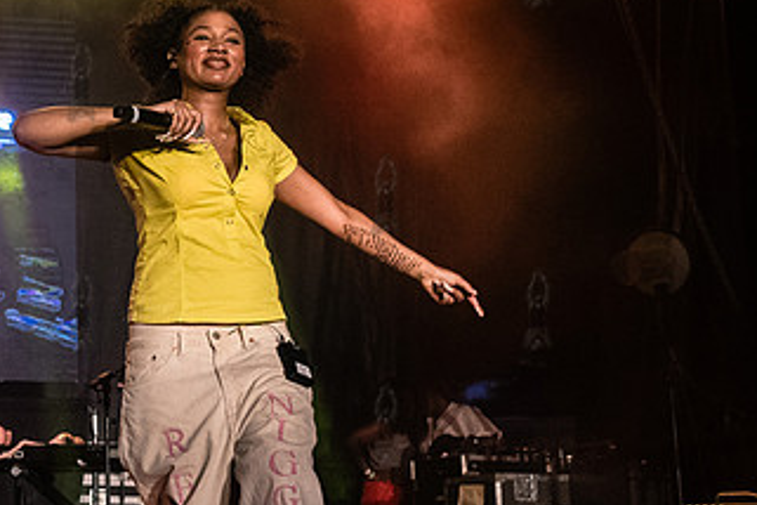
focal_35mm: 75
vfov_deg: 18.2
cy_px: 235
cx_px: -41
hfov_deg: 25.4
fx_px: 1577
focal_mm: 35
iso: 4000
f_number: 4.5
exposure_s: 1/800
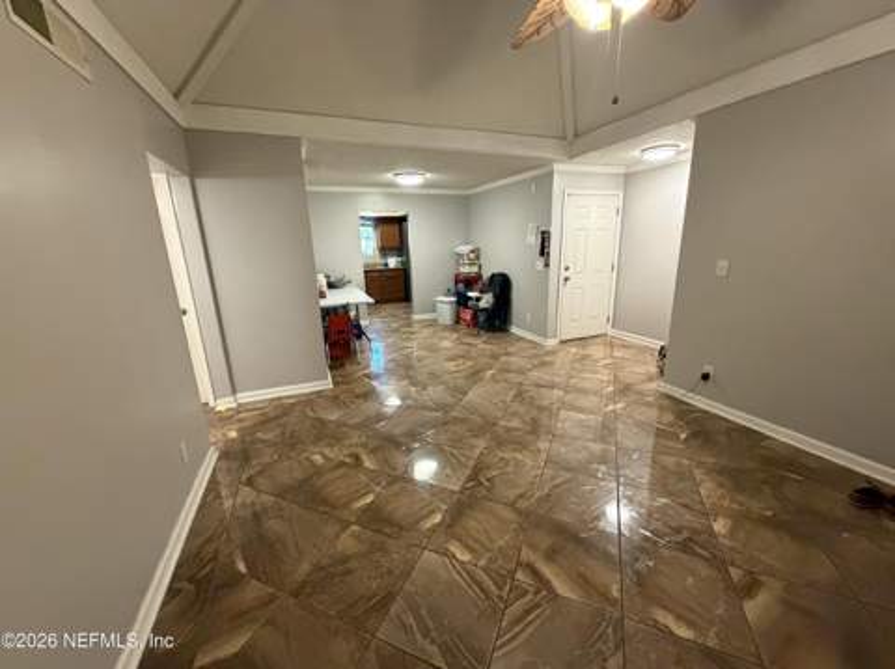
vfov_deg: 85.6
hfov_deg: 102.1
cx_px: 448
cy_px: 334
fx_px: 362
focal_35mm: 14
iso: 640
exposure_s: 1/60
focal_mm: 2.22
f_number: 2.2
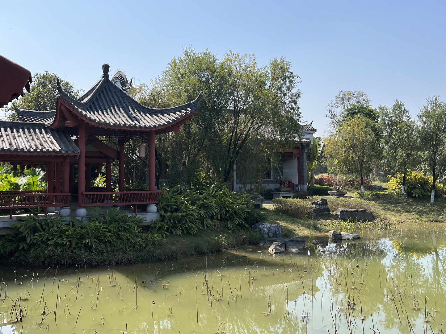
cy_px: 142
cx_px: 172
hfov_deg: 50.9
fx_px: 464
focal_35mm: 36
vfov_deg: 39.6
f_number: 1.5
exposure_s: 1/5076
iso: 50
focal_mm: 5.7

★ ★ ★ ★ ★

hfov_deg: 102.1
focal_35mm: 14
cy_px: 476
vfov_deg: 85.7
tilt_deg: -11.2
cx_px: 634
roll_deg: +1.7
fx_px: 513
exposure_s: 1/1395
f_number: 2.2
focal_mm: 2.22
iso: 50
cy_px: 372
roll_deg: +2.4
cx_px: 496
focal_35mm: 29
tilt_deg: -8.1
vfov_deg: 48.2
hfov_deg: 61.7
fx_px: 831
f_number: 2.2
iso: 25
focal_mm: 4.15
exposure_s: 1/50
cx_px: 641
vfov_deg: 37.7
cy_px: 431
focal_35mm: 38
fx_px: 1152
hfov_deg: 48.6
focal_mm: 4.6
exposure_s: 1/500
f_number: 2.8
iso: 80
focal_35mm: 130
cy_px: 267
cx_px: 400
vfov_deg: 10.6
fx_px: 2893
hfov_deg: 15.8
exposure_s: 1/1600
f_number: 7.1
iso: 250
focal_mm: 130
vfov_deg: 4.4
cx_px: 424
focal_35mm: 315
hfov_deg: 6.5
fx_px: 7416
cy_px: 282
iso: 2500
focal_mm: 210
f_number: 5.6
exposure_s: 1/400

★ ★ ★ ★ ★

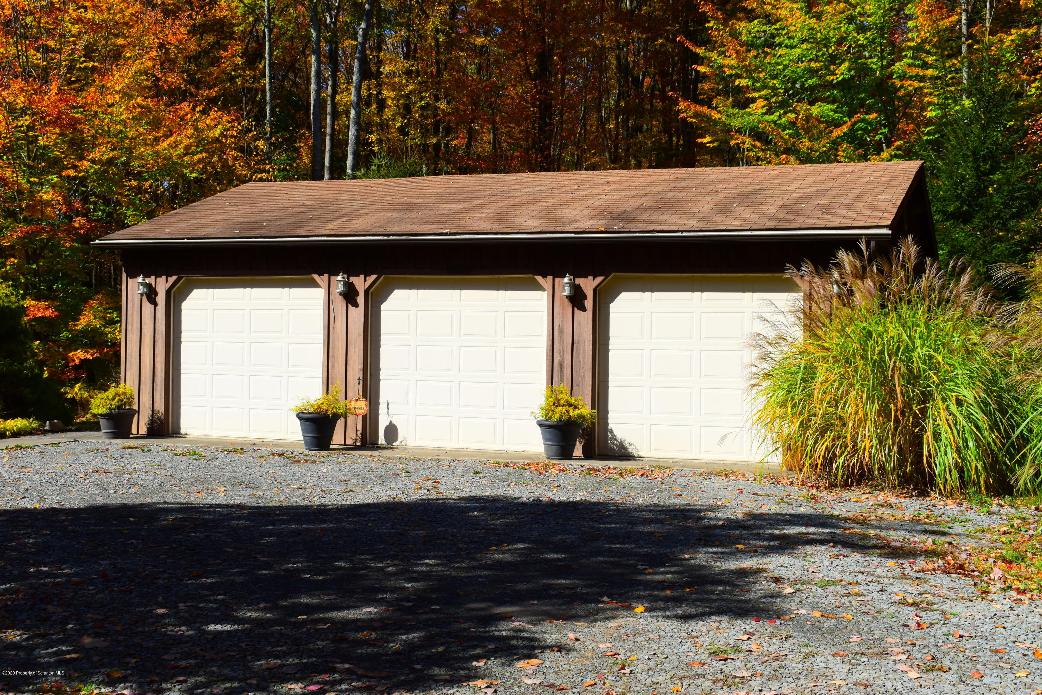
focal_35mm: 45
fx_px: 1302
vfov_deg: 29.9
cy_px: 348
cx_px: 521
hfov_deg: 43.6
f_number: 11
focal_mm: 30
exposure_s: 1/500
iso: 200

★ ★ ★ ★ ★

Both boundary lines included, write out word for word only the lines above from the one containing "focal_35mm: 75" to the one containing "focal_mm: 5.7", leaving out any pictures.

# Expected answer
focal_35mm: 75
vfov_deg: 18.2
cy_px: 235
cx_px: -41
hfov_deg: 25.4
fx_px: 1577
focal_mm: 35
iso: 4000
f_number: 4.5
exposure_s: 1/800
vfov_deg: 85.6
hfov_deg: 102.1
cx_px: 448
cy_px: 334
fx_px: 362
focal_35mm: 14
iso: 640
exposure_s: 1/60
focal_mm: 2.22
f_number: 2.2
cy_px: 142
cx_px: 172
hfov_deg: 50.9
fx_px: 464
focal_35mm: 36
vfov_deg: 39.6
f_number: 1.5
exposure_s: 1/5076
iso: 50
focal_mm: 5.7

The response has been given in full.